Monday, February 19, 2024

"Matches" That Certainly Weren't Made in Heaven

And just to set the record straight here in the beginning, I'm not talking about marriage matches. I'm instead talking about the kind of "shouting matches" (and worse) that often transpire when lakeside property owners and anglers who like to fish docks collide over each other's rights.

Read about this guy who was fishing a remote area of the North Fork on the American River for smallies. He had spent a good hour watching dozens of smallies in pools but wasn't able to hook a single one. Frustrated, he waded out in the middle of the river, casting behind rocks.

"All of a sudden, this crazy-looking guy emerges from the bushes," he said, "and starts brandishing a pistol and yelling, 'I'm Ted, and this is my river, and you're invading my home!'

"This is just great!" thought the angler to himself. "I'm not that good of a wader to start with, and I'm up to my chest in pretty fast water, and Ted's apparently identified me as a 'home invader.'

"Hey, Ted, you doing OK? I asked. Just checking on you dude."

However, Ted didn't respond, opting instead to just stare, as though he was trying to remember the angler, who, in the process, slowly waded out of the river...while keeping his eyes glued on Ted. The angler hadn't taken but two steps backward (while watching Teddy boy ever so carefully) until he was buzzed by a fat rattlesnake coiled and ready on the rocks. He subsequently fell into the water, went swimming, and didn't get out again until he was a few yards downstream.

By now, all the angler wanted was just to get out of there, but within another two minutes, he was buzzed yet again by a second rattlesnake in a tree hollow...maybe 5 feet away. He then started walking and happened across a third Diamondback half-covered in dust that he nearly stepped on.

"My car never looked so good," he remarked, as he drove away from the scene.

Also came across the story of a kayaker who was fishing along some docks on the Intracoastal Waterway. He was just off the docks, fishing the pilings, when a lady ran out, telling him that he couldn't fish there.

"Those are my fish," she complained.

In the middle of her rant, the fella caught a large sheepshead, which made her livid. While she called the cops, he kept fishing.

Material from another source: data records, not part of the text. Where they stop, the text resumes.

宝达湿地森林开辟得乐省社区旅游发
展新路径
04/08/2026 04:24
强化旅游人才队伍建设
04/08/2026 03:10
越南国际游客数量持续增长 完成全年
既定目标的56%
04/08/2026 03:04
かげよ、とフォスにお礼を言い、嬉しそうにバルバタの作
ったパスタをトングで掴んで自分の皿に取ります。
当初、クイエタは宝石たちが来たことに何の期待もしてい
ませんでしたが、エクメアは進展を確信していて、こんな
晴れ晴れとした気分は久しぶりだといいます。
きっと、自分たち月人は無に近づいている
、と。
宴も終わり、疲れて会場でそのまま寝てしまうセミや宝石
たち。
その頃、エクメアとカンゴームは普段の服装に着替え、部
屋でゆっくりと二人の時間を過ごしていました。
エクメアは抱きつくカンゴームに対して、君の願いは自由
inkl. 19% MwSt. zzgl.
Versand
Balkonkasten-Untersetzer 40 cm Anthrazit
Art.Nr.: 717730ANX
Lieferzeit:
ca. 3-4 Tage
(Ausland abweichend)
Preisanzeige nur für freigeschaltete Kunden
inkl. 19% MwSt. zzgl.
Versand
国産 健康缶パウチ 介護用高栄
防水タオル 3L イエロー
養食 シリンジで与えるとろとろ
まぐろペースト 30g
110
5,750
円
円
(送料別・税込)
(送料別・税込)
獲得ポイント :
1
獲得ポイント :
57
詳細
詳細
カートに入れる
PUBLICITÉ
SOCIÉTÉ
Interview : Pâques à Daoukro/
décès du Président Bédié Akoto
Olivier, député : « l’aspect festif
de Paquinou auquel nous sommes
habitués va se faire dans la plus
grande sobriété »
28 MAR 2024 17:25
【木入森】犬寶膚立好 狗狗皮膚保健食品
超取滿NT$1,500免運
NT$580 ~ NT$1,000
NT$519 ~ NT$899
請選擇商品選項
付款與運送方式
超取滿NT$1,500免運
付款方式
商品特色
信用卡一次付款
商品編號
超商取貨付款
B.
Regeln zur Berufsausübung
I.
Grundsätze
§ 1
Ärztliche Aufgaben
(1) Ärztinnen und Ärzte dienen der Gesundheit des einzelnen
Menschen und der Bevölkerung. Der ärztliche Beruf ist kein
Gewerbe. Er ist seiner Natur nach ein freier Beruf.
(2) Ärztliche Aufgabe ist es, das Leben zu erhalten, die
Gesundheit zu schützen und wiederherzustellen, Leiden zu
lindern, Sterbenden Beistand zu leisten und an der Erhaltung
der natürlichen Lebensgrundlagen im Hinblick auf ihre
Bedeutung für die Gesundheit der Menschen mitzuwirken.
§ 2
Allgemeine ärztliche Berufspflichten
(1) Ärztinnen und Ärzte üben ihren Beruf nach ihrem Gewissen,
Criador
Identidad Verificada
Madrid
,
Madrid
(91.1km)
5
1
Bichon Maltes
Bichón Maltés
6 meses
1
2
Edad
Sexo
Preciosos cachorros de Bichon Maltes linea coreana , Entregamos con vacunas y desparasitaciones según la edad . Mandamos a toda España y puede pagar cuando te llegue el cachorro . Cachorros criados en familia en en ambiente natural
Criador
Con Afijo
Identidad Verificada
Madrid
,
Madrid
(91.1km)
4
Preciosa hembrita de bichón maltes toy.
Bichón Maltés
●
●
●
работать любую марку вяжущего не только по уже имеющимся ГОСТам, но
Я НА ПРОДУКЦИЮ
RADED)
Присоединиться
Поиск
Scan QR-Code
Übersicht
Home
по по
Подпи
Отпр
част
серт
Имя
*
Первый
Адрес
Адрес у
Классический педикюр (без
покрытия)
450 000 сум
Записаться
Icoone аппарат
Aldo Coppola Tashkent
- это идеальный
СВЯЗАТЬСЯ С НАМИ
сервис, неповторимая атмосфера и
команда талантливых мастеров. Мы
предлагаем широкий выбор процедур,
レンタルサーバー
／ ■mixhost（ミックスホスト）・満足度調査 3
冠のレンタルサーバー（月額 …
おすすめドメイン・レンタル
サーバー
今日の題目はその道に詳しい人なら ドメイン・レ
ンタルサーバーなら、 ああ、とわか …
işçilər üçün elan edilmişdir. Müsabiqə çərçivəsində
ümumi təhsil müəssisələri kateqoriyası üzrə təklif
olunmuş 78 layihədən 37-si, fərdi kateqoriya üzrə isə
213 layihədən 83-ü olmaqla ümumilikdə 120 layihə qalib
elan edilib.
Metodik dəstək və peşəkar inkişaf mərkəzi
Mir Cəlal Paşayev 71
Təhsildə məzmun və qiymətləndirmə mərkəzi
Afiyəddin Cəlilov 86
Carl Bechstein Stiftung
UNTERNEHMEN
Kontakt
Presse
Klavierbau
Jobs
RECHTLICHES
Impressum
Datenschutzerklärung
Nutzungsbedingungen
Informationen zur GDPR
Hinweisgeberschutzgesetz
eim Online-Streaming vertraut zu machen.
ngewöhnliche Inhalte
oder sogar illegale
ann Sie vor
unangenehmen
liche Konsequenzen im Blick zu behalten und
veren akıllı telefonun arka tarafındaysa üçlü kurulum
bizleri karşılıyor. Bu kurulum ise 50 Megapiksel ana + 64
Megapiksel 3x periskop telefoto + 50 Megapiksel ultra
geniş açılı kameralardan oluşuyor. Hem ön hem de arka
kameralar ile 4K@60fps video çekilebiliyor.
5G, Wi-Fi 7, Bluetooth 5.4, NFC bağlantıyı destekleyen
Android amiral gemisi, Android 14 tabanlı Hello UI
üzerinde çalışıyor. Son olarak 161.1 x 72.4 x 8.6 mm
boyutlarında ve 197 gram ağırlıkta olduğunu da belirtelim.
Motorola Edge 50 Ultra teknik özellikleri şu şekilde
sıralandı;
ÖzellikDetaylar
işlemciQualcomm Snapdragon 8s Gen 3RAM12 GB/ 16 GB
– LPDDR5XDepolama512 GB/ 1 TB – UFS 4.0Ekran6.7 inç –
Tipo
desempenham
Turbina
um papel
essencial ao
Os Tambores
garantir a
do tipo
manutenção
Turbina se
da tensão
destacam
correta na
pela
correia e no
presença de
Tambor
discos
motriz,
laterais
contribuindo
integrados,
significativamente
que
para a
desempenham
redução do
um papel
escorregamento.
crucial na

When the cops showed, they took statements from both parties. They also informed the lady that, as long as the fisherman didn't tie a rope to her dock, he was within his right to fish there. At this point, she went off on the cops, telling them that she had paid for that dock, that he was taking her fish, and she started throwing things in the water to scare the fish away.

One of the cops subsequently went over to the angler and asked if there was anything more he could help with.

"As a matter of fact, there is," he said.

He then pulled his phone out and cited the law that stated it's illegal to interfere with any person legally fishing. In the end, the lady got a ticket, and the angler got a fun story he could share with all his buddies.